# [Work instruction]
Each record listed below is to be output exactly as written.

# [Supplied data]
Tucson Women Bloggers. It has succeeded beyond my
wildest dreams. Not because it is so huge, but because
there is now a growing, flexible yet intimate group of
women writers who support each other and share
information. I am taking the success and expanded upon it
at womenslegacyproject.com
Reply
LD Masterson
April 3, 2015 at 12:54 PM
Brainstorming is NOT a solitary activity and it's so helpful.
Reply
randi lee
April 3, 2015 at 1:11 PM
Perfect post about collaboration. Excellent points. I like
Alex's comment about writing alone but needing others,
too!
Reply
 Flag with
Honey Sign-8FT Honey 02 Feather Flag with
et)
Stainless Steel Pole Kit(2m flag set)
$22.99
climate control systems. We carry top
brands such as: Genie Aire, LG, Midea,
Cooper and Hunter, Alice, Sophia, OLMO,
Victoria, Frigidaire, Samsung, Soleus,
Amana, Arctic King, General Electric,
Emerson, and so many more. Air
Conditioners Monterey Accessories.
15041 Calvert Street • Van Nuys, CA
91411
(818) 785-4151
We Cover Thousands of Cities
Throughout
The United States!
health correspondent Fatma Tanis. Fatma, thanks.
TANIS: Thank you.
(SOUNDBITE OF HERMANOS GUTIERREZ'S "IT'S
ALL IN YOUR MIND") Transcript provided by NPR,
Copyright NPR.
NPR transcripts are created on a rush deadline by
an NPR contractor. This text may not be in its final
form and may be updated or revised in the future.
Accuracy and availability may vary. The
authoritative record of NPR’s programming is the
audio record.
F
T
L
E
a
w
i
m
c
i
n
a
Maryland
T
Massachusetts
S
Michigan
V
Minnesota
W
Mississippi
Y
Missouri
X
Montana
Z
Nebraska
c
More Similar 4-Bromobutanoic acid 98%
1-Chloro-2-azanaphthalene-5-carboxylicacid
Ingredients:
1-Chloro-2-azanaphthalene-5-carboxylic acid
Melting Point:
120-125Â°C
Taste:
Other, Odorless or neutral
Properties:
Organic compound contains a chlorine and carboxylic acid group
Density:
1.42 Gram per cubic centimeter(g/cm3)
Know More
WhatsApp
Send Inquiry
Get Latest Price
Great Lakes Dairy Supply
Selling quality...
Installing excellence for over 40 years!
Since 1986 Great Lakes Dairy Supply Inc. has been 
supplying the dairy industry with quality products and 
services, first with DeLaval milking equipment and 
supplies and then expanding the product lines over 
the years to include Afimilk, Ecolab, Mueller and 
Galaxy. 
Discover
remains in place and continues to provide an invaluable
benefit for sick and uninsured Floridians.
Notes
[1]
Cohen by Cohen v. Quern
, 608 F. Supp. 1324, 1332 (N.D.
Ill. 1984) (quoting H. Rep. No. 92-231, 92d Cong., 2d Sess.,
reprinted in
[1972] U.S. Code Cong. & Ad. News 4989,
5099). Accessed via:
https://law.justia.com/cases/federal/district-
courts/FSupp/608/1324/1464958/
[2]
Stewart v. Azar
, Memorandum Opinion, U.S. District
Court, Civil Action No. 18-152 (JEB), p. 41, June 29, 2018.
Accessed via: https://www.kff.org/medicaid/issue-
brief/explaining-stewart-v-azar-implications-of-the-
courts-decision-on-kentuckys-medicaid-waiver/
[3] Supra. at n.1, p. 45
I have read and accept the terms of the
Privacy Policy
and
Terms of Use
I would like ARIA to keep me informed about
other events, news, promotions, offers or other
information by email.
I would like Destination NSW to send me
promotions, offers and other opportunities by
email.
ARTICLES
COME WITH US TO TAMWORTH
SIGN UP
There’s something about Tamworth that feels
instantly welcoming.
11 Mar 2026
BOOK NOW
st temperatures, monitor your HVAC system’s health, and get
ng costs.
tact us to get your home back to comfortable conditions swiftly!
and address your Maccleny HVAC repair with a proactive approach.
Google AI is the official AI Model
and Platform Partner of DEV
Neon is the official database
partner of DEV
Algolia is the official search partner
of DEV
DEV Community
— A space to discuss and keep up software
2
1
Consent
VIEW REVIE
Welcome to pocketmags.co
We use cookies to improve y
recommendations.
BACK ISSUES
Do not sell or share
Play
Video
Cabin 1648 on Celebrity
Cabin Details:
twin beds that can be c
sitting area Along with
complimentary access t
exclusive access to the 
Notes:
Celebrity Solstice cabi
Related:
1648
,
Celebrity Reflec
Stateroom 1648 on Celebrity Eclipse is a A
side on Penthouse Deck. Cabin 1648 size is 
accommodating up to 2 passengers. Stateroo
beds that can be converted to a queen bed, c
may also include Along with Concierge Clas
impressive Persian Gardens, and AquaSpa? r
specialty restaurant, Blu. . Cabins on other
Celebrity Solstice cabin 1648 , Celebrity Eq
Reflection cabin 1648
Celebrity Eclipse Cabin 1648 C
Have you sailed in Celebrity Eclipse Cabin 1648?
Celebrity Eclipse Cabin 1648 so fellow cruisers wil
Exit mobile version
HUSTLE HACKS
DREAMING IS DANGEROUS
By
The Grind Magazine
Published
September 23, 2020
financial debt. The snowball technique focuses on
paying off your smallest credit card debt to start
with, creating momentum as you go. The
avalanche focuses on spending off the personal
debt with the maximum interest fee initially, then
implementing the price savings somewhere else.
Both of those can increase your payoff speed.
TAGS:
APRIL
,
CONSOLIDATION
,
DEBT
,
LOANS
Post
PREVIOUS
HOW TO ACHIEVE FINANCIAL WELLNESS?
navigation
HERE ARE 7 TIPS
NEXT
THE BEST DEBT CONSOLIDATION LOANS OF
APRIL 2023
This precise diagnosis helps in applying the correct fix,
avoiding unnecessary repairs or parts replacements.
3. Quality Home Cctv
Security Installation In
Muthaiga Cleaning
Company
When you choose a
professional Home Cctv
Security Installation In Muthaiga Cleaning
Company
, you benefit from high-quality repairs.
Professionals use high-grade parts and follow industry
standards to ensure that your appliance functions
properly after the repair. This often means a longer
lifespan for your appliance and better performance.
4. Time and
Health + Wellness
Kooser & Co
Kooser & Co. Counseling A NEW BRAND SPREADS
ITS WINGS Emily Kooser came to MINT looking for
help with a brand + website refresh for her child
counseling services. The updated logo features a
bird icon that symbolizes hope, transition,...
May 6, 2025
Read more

# [Response below]
Tucson Women Bloggers. It has succeeded beyond my
wildest dreams. Not because it is so huge, but because
there is now a growing, flexible yet intimate group of
women writers who support each other and share
information. I am taking the success and expanded upon it
at womenslegacyproject.com
Reply
LD Masterson
April 3, 2015 at 12:54 PM
Brainstorming is NOT a solitary activity and it's so helpful.
Reply
randi lee
April 3, 2015 at 1:11 PM
Perfect post about collaboration. Excellent points. I like
Alex's comment about writing alone but needing others,
too!
Reply
 Flag with
Honey Sign-8FT Honey 02 Feather Flag with
et)
Stainless Steel Pole Kit(2m flag set)
$22.99
climate control systems. We carry top
brands such as: Genie Aire, LG, Midea,
Cooper and Hunter, Alice, Sophia, OLMO,
Victoria, Frigidaire, Samsung, Soleus,
Amana, Arctic King, General Electric,
Emerson, and so many more. Air
Conditioners Monterey Accessories.
15041 Calvert Street • Van Nuys, CA
91411
(818) 785-4151
We Cover Thousands of Cities
Throughout
The United States!
health correspondent Fatma Tanis. Fatma, thanks.
TANIS: Thank you.
(SOUNDBITE OF HERMANOS GUTIERREZ'S "IT'S
ALL IN YOUR MIND") Transcript provided by NPR,
Copyright NPR.
NPR transcripts are created on a rush deadline by
an NPR contractor. This text may not be in its final
form and may be updated or revised in the future.
Accuracy and availability may vary. The
authoritative record of NPR’s programming is the
audio record.
F
T
L
E
a
w
i
m
c
i
n
a
Maryland
T
Massachusetts
S
Michigan
V
Minnesota
W
Mississippi
Y
Missouri
X
Montana
Z
Nebraska
c
More Similar 4-Bromobutanoic acid 98%
1-Chloro-2-azanaphthalene-5-carboxylicacid
Ingredients:
1-Chloro-2-azanaphthalene-5-carboxylic acid
Melting Point:
120-125Â°C
Taste:
Other, Odorless or neutral
Properties:
Organic compound contains a chlorine and carboxylic acid group
Density:
1.42 Gram per cubic centimeter(g/cm3)
Know More
WhatsApp
Send Inquiry
Get Latest Price
Great Lakes Dairy Supply
Selling quality...
Installing excellence for over 40 years!
Since 1986 Great Lakes Dairy Supply Inc. has been 
supplying the dairy industry with quality products and 
services, first with DeLaval milking equipment and 
supplies and then expanding the product lines over 
the years to include Afimilk, Ecolab, Mueller and 
Galaxy. 
Discover
remains in place and continues to provide an invaluable
benefit for sick and uninsured Floridians.
Notes
[1]
Cohen by Cohen v. Quern
, 608 F. Supp. 1324, 1332 (N.D.
Ill. 1984) (quoting H. Rep. No. 92-231, 92d Cong., 2d Sess.,
reprinted in
[1972] U.S. Code Cong. & Ad. News 4989,
5099). Accessed via:
https://law.justia.com/cases/federal/district-
courts/FSupp/608/1324/1464958/
[2]
Stewart v. Azar
, Memorandum Opinion, U.S. District
Court, Civil Action No. 18-152 (JEB), p. 41, June 29, 2018.
Accessed via: https://www.kff.org/medicaid/issue-
brief/explaining-stewart-v-azar-implications-of-the-
courts-decision-on-kentuckys-medicaid-waiver/
[3] Supra. at n.1, p. 45
I have read and accept the terms of the
Privacy Policy
and
Terms of Use
I would like ARIA to keep me informed about
other events, news, promotions, offers or other
information by email.
I would like Destination NSW to send me
promotions, offers and other opportunities by
email.
ARTICLES
COME WITH US TO TAMWORTH
SIGN UP
There’s something about Tamworth that feels
instantly welcoming.
11 Mar 2026
BOOK NOW
st temperatures, monitor your HVAC system’s health, and get
ng costs.
tact us to get your home back to comfortable conditions swiftly!
and address your Maccleny HVAC repair with a proactive approach.
Google AI is the official AI Model
and Platform Partner of DEV
Neon is the official database
partner of DEV
Algolia is the official search partner
of DEV
DEV Community
— A space to discuss and keep up software
2
1
Consent
VIEW REVIE
Welcome to pocketmags.co
We use cookies to improve y
recommendations.
BACK ISSUES
Do not sell or share
Play
Video
Cabin 1648 on Celebrity
Cabin Details:
twin beds that can be c
sitting area Along with
complimentary access t
exclusive access to the 
Notes:
Celebrity Solstice cabi
Related:
1648
,
Celebrity Reflec
Stateroom 1648 on Celebrity Eclipse is a A
side on Penthouse Deck. Cabin 1648 size is 
accommodating up to 2 passengers. Stateroo
beds that can be converted to a queen bed, c
may also include Along with Concierge Clas
impressive Persian Gardens, and AquaSpa? r
specialty restaurant, Blu. . Cabins on other
Celebrity Solstice cabin 1648 , Celebrity Eq
Reflection cabin 1648
Celebrity Eclipse Cabin 1648 C
Have you sailed in Celebrity Eclipse Cabin 1648?
Celebrity Eclipse Cabin 1648 so fellow cruisers wil
Exit mobile version
HUSTLE HACKS
DREAMING IS DANGEROUS
By
The Grind Magazine
Published
September 23, 2020
financial debt. The snowball technique focuses on
paying off your smallest credit card debt to start
with, creating momentum as you go. The
avalanche focuses on spending off the personal
debt with the maximum interest fee initially, then
implementing the price savings somewhere else.
Both of those can increase your payoff speed.
TAGS:
APRIL
,
CONSOLIDATION
,
DEBT
,
LOANS
Post
PREVIOUS
HOW TO ACHIEVE FINANCIAL WELLNESS?
navigation
HERE ARE 7 TIPS
NEXT
THE BEST DEBT CONSOLIDATION LOANS OF
APRIL 2023
This precise diagnosis helps in applying the correct fix,
avoiding unnecessary repairs or parts replacements.
3. Quality Home Cctv
Security Installation In
Muthaiga Cleaning
Company
When you choose a
professional Home Cctv
Security Installation In Muthaiga Cleaning
Company
, you benefit from high-quality repairs.
Professionals use high-grade parts and follow industry
standards to ensure that your appliance functions
properly after the repair. This often means a longer
lifespan for your appliance and better performance.
4. Time and
Health + Wellness
Kooser & Co
Kooser & Co. Counseling A NEW BRAND SPREADS
ITS WINGS Emily Kooser came to MINT looking for
help with a brand + website refresh for her child
counseling services. The updated logo features a
bird icon that symbolizes hope, transition,...
May 6, 2025
Read more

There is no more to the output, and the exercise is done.